Although it appeared as though nothing comparatively useful was coming from Brussels, seeing as it’s been almost a week since the incident and all the EU had managed to bring to the table by Thursday was “a statement expressing"utmost concern about the dangerous increase of tensions and dismay at the "unacceptable" use of force by Russia , today’s developments prove otherwise as the European Commission has “approved the disbursement of the first €500 million of the new Macro-Financial Assistance (MFA) programme to Ukraine” with Valdis Dombrovskis, the Commission Vice-President, statingthat “Today's European Commission decision on disbursement comes at a crucial moment when Ukraine and its people face a new aggression from Russia and need to see solidarity from international partners. Such aggressive behaviour is not acceptable in today's Europe.” These moves are promising when looking ahead to the coming weeks of conflict.
It remains to be seen what will happen in terms of potential military support from Ukraine’s Western allies. In light of Simon Jenkins’argument that “History may compare the handling of a defeated and depressed Russia in the 1990s to that of Germany after 1918” , it is of paramount importance that the EU and NATO handle this crisis well, but in light of the complication of Ukrainian identity politics, it is crucial to not antagonise Ukrainians who feel primarily Russian, either politically or ethnically, which may escalate instead of contain the crisis. Sending financial instead of military aid at current reflects EU awareness of this.
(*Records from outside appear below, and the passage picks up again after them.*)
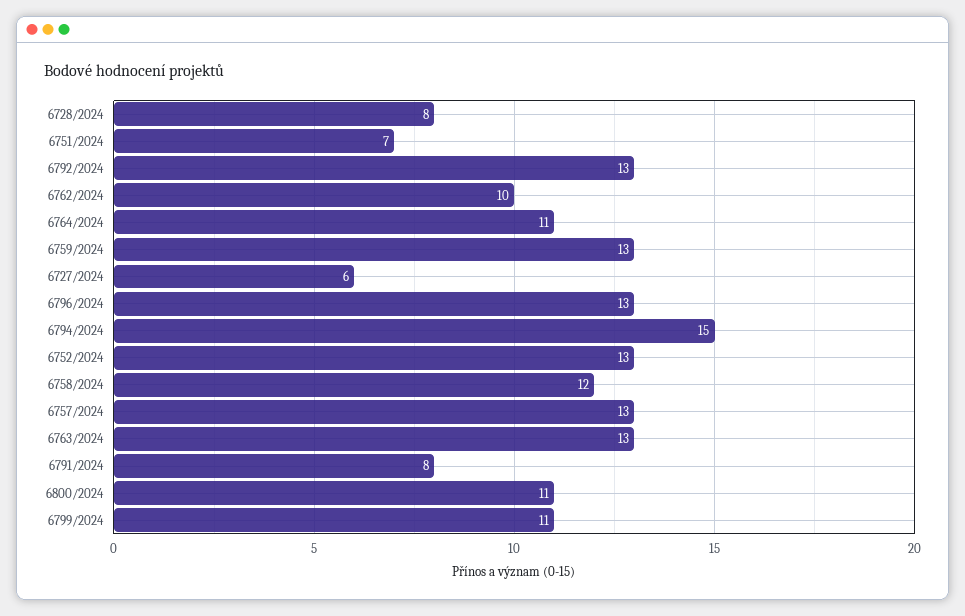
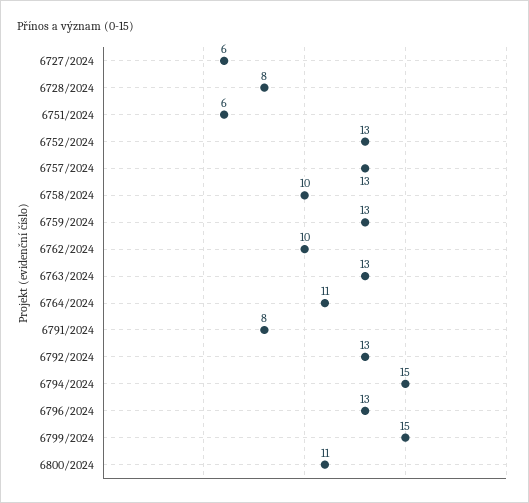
  {
    "6728/2024": 8,
-   "6751/2024": 7,
+   "6751/2024": 6,
    "6792/2024": 13,
    "6762/2024": 10,
    "6764/2024": 11,
    "6759/2024": 13,
    "6727/2024": 6,
    "6796/2024": 13,
    "6794/2024": 15,
    "6752/2024": 13,
-   "6758/2024": 12,
+   "6758/2024": 10,
    "6757/2024": 13,
    "6763/2024": 13,
    "6791/2024": 8,
    "6800/2024": 11,
-   "6799/2024": 11
+   "6799/2024": 15
  }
Regardless of what the EU and NATO decide to do over the coming weeks, one thing is certain: vigilance is key. Furthermore, I argue that this conflict needs to be understood and handled in light of the remaining imperialist hangover, especially with respect to differing identities. These identities have been entrenched for over a century. They are real. They are important. And both the West and Russia are responsible for their creation and hence are responsible now for their accommodation in the current global political economy. Through peaceful means, not through war. Historically they owe as much to the Ukrainian people now.